Başlığı okur okumaz.
Hepinizin aklına ‘Alan’ aşireti ile ilgili espri gelmiştir muhakkak.
Aynı espriyi yapıp suyunu çıkarmak istemiyorum.
Bu alan başka alan…
Bildiğiniz gibi…
Depremden bu yana bir ‘alan’ tartışmasıdır almış başını gidiyor!

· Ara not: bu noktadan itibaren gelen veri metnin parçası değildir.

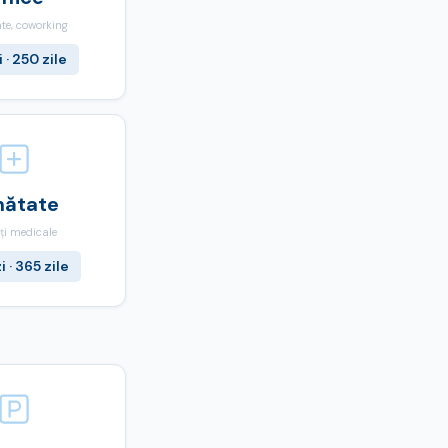
te, coworking
 · 250 zile
nătate
ți medicale
 · 365 zile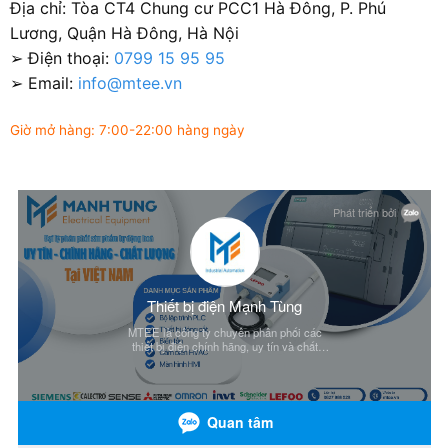
Địa chỉ: Tòa CT4 Chung cư PCC1 Hà Đông, P. Phú
Lương, Quận Hà Đông, Hà Nội
➢ Điện thoại:
0799 15 95 95
➢ Email:
info@mtee.vn
Giờ mở hàng: 7:00-22:00 hàng ngày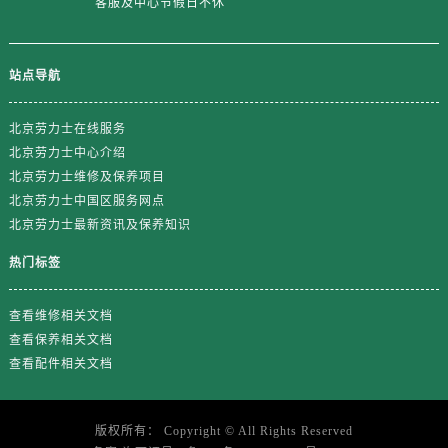
客服及中心节假日不休
山东省济南市历下区经十路11111号华润中心写字楼（万象城）15层1508室劳力士售后服务中心（需提前预约）
山东省济宁市任城区太白楼路劳力士售后服务中心（需提前预约）
山东省莱芜市文化南路8号银座商城名表维修一楼名表维修劳力士售后服务中心（需提前预约）
站点导航
山东省临沂市兰山区解放路劳力士售后服务中心（需提前预约）
山东省日照市东港区烟台路劳力士售后服务中心（需提前预约）
北京劳力士在线服务
山东省泰安市泰山区财源街道泰山大街劳力士售后服务中心（需提前预约）
北京劳力士中心介绍
山东省威海市环翠区新威海路89号振华商厦一楼名表维修劳力士售后服务中心（需提前预约）
北京劳力士维修及保养项目
北京劳力士中国区服务网点
山东省潍坊市奎文区东风东街劳力士售后服务中心（需提前预约）
北京劳力士最新资讯及保养知识
山东省枣庄市滕州市北辛路与善国路交叉口劳力士售后服务中心（需提前预约）
山东省淄博市张店区金晶大道劳力士售后服务中心（需提前预约）
热门标签
上海市黄浦区南京东路299号宏伊国际广场写字楼8层806室劳力士售后服务中心（需提前预约）
上海市徐汇区虹桥路3号港汇中心2座37层3705室劳力士售后服务中心（需提前预约）
查看维修相关文档
查看保养相关文档
浙江省杭州市上城区钱江路1366号华润大厦A座5层503-5室劳力士售后服务中心（需提前预约）
查看配件相关文档
浙江省湖州市吴兴区劳动路劳力士售后服务中心（需提前预约）
浙江省嘉兴市南湖区广益路705号嘉兴世界贸易中心A座13层1304室劳力士售后服务中心（需提前预约）
浙江省金华市金东区东市南街777号金华万达广场4号楼22楼2209室劳力士售后服务中心（需提前预约）
版权所有：
Copyright ©
All Rights Reserved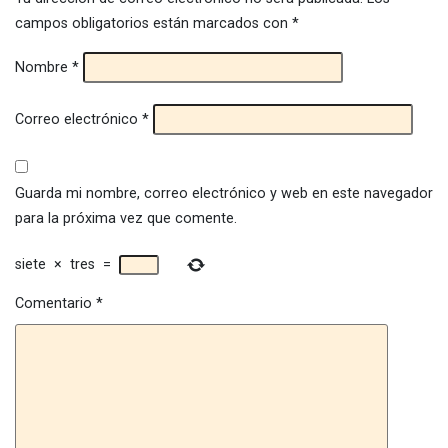
campos obligatorios están marcados con
*
Nombre
*
Correo electrónico
*
Guarda mi nombre, correo electrónico y web en este navegador
para la próxima vez que comente.
siete
×
tres
=
Comentario
*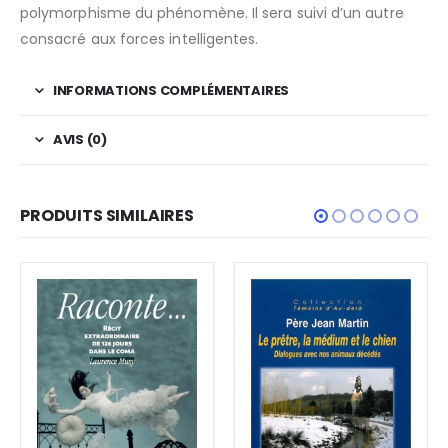
polymorphisme du phénomène. Il sera suivi d’un autre
consacré aux forces intelligentes.
INFORMATIONS COMPLÉMENTAIRES
AVIS (0)
PRODUITS SIMILAIRES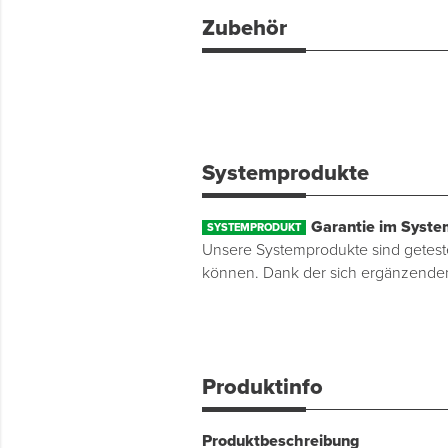
Zubehör
Systemprodukte
Garantie im Syste
SYSTEMPRODUKT
Unsere Systemprodukte sind getestet
können. Dank der sich ergänzenden 
Produktinfo
Produktbeschreibung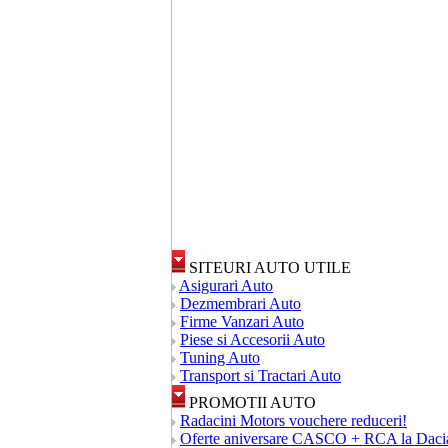
SITEURI AUTO UTILE
Asigurari Auto
Dezmembrari Auto
Firme Vanzari Auto
Piese si Accesorii Auto
Tuning Auto
Transport si Tractari Auto
PROMOTII AUTO
Radacini Motors vouchere reduceri!
Oferte aniversare CASCO + RCA la Daci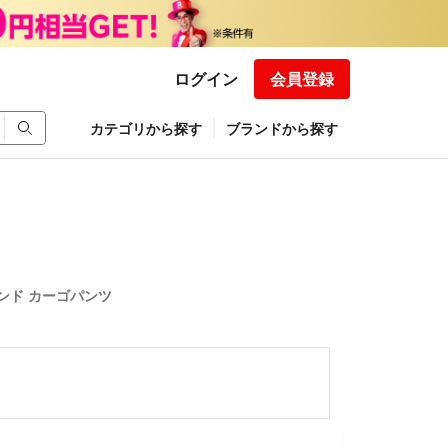
ログイン
会員登録
カテゴリから探す
ブランドから探す
イランド カーゴパンツ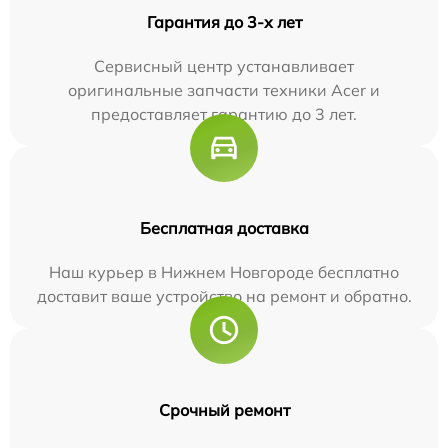
Гарантия до 3-х лет
Сервисный центр устанавливает
оригинальные запчасти техники Acer и
предоставляет гарантию до 3 лет.
Бесплатная доставка
Наш курьер в Нижнем Новгороде бесплатно
доставит ваше устройство на ремонт и обратно.
Срочный ремонт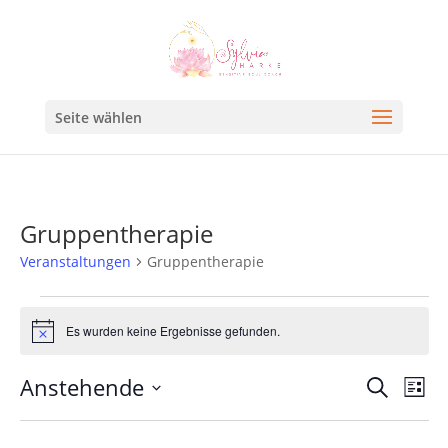
Seite wählen
Gruppentherapie
Veranstaltungen
Gruppentherapie
Es wurden keine Ergebnisse gefunden.
Hinweis
Veran
Ve
Anstehende
Suche
Liste
An
Such
Datum
Na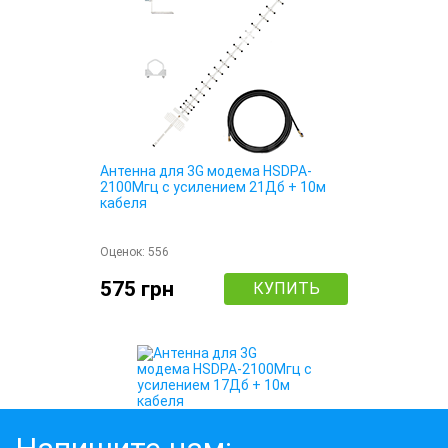
Антенна для 3G модема HSDPA-
2100Мгц с усилением 21Дб + 10м
кабеля
Оценок:
556
575 грн
КУПИТЬ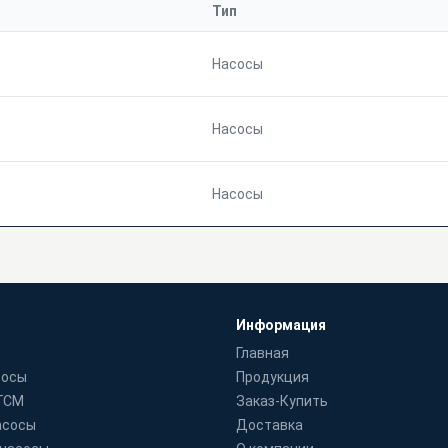
Тип
Насосы
Насосы
Насосы
Информация
Главная
сосы
Продукция
 ГСМ
Заказ-Купить
асосы
Доставка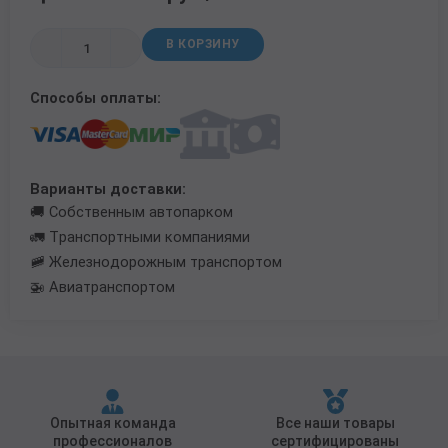
Трубы в ВУС изоляции
В КОРЗИНУ
Способы оплаты:
Варианты доставки:
🚚 Собственным автопарком
🚛 Транспортными компаниями
🚞 Железнодорожным транспортом
🚁 Авиатранспортом
Опытная команда
Все наши товары
профессионалов
сертифицированы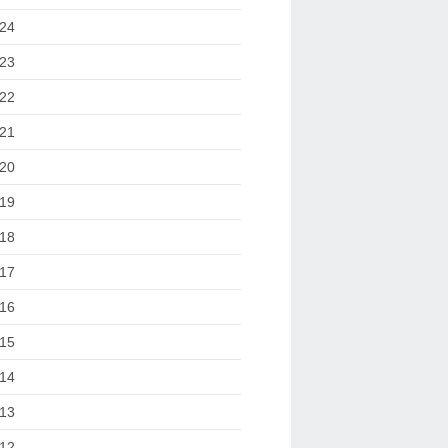
24
23
22
21
20
19
18
17
16
15
14
13
12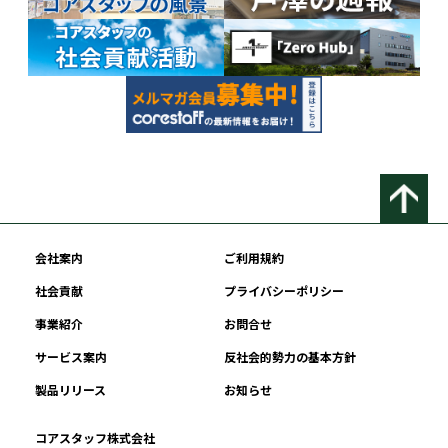
会社案内
ご利用規約
社会貢献
プライバシーポリシー
事業紹介
お問合せ
サービス案内
反社会的勢力の基本方針
製品リリース
お知らせ
コアスタッフ株式会社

Depremde hasar göre kamu kurumlarının şehir dışına çıkarılması gibi ‘devrim’ niteliğindeki karardan sonra Van’da büyük bir değişim dönüşüm yaşanacağı bekleniyordu.
“Oh be” dedik.
Sonunda nefes alacağız.
Bu ‘alanlar’ hayırlı alanlara dönüşcek, kentin merkezindeki bir çok alana değişir umuduna kapıldı.
Örneğin Valilik yeni İmar’da yeşil alan olarak görünüyordu. Burası bir kent meydanı olacaktı. İlk zamanlar bu dillendirildi, büyük bir heyecan yaşadık.
Ardından diğer kurumların yerlerine yine yeşil alanlar ve benzeri projeler konuşuldu.
Fakat zaman içinde gördük ki bu ‘alanlar’ ile ilgili değişen çok da bir şey olmadı.
DBP’li belediye tarafından mülkiyeti TOKİ’ye ait alanlar meclis kararı ile hemencecik yeşil alanlara ve parklara dönüştürüldü.
Fakat yarın öbürgün bu alanların TOKİ’nin inşaat sahasına dönüştürmeyeceğinin garantisi yok.
Geriye kalan kurum arazileri ise yeşil alana dönüşmekten ziyade ‘garip’ şekillerde kullanıldı.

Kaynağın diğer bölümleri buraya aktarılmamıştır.